Фаина за десять лет стала еще прелестней. Мурлов не мог отвести от нее взгляда. «Какие мы оба были дураки», – одновременно подумали Фаина и Мурлов.
– Я могу умереть сейчас – и мне не страшно. Страшно умереть, когда знаешь, что самое лучшее ты еще не испытал. Страшно умереть, когда с тобой умрет и лучшее, что есть в тебе, и что ты не смог, не успел отдать. Я сейчас вся твоя. В Москве я еще не была вся твоя. Там во мне было что-то нехорошее, корыстное, я думала еще устроить свою жизнь и беспокоилась, как бы ты мне не помешал. А сейчас я отдала тебе больше, чем, думала, есть во мне. Радуйся, дьявол!
Мурлов улыбался.
– Слушай, Мурлов, я себя впервые чувствую женщиной. Же-енщи-ино-ой! Нет, ты понимаешь, что это такое? Ни черта ты не понимаешь! Дуб. Ба-абой! Налей шампанского, дьявол!
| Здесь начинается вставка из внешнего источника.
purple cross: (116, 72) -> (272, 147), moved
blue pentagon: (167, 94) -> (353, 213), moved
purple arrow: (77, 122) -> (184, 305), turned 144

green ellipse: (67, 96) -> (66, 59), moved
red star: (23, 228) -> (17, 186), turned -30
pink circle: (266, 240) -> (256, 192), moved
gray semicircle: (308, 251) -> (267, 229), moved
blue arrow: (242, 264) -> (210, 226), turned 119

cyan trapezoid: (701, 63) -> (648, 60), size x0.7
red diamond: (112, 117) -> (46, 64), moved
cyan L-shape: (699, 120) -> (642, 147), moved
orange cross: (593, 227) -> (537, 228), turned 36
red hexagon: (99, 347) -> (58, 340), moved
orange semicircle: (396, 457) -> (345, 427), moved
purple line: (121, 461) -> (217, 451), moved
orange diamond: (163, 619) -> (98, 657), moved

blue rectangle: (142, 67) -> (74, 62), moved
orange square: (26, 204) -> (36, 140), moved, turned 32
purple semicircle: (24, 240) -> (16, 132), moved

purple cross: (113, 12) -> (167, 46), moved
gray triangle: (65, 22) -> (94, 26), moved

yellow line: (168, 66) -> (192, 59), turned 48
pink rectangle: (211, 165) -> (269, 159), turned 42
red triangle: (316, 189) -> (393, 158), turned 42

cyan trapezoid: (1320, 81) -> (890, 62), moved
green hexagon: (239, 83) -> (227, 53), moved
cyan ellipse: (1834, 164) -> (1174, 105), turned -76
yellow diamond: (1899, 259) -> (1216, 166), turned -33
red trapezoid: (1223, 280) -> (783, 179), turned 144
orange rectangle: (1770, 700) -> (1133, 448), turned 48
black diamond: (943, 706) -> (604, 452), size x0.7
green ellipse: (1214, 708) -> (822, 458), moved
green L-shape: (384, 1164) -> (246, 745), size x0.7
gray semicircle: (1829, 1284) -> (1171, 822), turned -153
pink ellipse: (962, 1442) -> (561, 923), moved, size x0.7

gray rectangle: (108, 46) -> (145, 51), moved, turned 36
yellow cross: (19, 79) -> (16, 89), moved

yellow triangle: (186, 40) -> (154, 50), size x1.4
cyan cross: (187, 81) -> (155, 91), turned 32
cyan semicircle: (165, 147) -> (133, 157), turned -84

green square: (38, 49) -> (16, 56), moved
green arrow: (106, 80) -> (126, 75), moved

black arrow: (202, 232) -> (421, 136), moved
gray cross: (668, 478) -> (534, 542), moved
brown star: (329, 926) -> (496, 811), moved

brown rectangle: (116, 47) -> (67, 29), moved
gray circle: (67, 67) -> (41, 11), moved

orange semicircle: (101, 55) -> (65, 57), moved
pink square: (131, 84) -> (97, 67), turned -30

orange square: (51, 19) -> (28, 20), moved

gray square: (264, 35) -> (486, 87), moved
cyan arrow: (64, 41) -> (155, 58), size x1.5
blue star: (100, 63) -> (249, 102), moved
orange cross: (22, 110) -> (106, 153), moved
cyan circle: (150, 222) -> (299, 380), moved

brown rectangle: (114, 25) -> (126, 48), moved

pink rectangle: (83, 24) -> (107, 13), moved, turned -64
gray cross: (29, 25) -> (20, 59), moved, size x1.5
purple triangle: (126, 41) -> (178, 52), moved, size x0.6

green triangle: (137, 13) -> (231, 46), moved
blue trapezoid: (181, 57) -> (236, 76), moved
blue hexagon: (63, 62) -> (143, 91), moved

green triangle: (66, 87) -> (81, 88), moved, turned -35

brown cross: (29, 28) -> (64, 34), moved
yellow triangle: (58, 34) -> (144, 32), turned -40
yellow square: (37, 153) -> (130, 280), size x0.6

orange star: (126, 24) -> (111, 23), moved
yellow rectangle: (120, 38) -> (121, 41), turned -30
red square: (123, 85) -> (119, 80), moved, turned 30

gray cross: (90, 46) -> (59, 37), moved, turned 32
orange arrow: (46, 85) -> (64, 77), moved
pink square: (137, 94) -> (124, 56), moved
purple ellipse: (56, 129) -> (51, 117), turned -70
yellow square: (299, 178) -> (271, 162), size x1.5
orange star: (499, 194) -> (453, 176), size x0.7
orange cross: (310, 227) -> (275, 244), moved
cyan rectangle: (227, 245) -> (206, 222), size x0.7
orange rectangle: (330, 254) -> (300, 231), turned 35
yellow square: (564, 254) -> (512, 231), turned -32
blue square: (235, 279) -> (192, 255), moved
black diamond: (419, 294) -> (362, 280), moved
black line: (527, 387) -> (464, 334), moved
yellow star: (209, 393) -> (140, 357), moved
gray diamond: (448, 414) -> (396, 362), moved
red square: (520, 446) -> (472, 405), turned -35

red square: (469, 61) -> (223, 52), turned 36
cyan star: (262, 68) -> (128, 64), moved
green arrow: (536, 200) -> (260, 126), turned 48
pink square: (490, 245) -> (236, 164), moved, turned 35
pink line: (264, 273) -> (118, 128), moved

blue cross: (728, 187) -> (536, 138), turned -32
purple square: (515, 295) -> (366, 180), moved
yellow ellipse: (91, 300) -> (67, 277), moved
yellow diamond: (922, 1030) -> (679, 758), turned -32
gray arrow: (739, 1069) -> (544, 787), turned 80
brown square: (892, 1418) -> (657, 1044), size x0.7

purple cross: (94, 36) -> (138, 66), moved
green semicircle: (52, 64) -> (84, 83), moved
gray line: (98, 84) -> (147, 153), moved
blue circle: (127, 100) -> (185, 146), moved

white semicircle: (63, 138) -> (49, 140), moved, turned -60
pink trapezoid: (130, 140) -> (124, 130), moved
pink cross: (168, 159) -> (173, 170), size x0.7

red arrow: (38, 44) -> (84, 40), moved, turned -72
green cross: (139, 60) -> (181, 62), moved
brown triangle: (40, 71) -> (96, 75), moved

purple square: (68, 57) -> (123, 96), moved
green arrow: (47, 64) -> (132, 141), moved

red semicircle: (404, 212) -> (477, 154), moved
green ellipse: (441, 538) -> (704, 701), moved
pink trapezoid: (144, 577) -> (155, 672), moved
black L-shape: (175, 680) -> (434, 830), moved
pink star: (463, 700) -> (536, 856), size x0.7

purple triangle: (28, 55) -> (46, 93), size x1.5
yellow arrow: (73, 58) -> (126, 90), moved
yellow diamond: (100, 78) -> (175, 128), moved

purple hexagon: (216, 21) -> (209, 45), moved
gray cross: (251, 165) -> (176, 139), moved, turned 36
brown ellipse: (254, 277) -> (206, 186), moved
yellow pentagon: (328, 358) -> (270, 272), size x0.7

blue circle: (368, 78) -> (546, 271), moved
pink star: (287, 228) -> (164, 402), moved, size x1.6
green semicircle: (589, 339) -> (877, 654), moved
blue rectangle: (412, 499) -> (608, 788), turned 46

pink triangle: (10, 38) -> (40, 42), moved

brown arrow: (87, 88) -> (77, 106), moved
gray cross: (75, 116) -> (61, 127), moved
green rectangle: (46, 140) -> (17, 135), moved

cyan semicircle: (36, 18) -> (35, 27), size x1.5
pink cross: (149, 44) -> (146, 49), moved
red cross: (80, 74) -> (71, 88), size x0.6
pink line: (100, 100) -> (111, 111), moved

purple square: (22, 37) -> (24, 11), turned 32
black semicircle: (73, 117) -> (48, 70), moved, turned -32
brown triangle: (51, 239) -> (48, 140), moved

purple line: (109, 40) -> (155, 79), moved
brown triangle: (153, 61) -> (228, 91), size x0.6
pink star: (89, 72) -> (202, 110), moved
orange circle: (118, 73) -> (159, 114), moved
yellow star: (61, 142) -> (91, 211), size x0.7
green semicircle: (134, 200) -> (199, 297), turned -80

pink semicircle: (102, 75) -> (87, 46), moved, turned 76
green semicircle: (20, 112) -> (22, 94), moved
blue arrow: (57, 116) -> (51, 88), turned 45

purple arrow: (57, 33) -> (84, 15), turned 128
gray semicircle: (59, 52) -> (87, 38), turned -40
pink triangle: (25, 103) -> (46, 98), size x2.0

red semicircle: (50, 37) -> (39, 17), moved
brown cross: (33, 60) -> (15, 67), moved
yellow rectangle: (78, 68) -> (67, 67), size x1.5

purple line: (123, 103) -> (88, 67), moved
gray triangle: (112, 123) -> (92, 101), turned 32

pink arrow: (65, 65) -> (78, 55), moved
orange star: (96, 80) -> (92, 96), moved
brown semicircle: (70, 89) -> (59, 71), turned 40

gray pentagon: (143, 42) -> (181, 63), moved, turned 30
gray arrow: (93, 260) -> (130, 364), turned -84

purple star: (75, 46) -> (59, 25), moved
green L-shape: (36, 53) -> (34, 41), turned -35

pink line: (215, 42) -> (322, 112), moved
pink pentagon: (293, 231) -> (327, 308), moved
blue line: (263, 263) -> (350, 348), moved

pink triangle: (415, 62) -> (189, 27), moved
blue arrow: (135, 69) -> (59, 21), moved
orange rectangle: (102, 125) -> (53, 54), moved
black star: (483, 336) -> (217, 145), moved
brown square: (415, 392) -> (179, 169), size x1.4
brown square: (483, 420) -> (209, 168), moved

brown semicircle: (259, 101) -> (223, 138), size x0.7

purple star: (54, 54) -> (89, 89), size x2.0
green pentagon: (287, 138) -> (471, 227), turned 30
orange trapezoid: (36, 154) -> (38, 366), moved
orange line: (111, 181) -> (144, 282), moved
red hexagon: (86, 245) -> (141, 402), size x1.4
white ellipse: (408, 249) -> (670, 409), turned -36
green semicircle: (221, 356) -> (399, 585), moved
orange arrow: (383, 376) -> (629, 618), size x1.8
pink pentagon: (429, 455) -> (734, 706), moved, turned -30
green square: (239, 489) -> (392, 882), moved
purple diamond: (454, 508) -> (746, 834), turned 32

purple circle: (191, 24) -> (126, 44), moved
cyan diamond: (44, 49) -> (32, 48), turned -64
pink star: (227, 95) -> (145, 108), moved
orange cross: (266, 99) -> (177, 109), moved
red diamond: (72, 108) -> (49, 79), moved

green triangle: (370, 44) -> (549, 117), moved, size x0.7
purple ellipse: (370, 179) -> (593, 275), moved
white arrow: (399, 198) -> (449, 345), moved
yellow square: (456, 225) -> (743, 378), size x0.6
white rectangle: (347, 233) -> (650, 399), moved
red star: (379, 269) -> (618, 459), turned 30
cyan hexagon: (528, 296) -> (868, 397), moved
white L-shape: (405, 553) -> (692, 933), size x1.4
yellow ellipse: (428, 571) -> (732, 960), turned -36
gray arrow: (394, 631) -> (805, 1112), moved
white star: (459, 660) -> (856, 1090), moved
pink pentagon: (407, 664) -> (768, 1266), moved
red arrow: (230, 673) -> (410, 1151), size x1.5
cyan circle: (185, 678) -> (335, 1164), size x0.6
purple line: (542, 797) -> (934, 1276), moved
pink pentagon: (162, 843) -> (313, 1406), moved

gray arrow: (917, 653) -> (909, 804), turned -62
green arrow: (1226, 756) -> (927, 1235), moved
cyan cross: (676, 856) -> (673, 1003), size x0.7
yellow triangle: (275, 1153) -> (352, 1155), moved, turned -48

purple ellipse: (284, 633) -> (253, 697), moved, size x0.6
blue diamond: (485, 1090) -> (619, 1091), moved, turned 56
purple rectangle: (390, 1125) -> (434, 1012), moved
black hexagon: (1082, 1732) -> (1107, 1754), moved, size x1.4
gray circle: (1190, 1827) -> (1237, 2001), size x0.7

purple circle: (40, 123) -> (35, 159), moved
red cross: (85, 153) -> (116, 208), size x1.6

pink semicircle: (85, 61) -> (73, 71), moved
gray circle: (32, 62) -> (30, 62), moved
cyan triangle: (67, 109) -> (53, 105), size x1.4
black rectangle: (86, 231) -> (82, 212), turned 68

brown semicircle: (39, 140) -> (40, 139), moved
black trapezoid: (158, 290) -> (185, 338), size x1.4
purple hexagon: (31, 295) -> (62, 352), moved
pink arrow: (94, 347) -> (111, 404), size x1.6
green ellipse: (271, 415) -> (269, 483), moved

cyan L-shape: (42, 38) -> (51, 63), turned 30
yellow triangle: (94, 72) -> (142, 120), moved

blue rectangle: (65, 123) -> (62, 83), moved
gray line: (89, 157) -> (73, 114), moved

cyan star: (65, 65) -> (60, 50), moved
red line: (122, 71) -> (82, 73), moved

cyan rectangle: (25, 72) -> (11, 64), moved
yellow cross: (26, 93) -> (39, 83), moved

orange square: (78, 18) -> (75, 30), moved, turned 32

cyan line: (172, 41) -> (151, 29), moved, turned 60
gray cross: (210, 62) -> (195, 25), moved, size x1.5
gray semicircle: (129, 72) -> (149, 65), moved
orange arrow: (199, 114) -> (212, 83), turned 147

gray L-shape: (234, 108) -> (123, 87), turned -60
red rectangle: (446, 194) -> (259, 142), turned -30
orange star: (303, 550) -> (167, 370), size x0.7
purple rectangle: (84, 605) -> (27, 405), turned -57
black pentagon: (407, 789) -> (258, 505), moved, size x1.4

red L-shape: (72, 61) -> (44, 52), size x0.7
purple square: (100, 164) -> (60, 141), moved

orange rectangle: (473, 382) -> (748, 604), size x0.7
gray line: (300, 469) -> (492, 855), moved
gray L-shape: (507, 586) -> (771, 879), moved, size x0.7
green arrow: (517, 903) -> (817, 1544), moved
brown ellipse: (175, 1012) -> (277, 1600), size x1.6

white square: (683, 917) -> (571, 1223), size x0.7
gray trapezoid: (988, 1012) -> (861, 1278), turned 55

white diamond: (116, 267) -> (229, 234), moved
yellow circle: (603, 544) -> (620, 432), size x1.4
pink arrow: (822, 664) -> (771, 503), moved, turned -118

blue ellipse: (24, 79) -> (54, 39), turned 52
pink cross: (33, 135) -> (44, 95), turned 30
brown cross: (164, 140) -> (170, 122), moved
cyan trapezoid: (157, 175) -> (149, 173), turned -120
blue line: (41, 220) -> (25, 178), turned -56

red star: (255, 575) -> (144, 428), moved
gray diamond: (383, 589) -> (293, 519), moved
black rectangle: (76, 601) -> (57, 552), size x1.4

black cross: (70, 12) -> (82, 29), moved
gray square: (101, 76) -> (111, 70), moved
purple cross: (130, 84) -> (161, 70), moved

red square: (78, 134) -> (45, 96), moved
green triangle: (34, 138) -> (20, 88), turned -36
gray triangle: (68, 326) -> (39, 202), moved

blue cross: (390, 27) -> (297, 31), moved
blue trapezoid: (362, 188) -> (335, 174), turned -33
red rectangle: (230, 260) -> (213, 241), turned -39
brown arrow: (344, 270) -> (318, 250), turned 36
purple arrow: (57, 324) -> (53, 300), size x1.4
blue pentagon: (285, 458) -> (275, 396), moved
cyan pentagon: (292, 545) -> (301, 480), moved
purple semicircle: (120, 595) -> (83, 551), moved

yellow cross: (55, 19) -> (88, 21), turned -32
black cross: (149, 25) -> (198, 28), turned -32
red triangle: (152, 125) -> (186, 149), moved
И Фаина вспомнила, как чуть не выскочила замуж за того серебристого лиса, лидера из горкома. Ведь чуть-чуть оставалось Она тогда в шутку предложила ему попить травку «люби меня, а я тебя», которую пропагандировал один знакомый знахарь. Лидер совершенно серьезно отнесся к Фаининому предложению и принял целый курс фитотерапии, после которого стал противен Фаине. И она поняла сейчас, почему Раиса, имея такого роскошного мужа, красавца и умницу, доктора наук, билась головой о стол и чуть не порезала себе вены, когда ее бросил Колька, шофер директора института, мастер спорта по стрельбе. Она просто-напросто любила его, этого беспутного шоферюгу, бездомного кота, любила бескорыстно и чисто, как в сказках дуры-царевны любят своих шалапутных царевичей.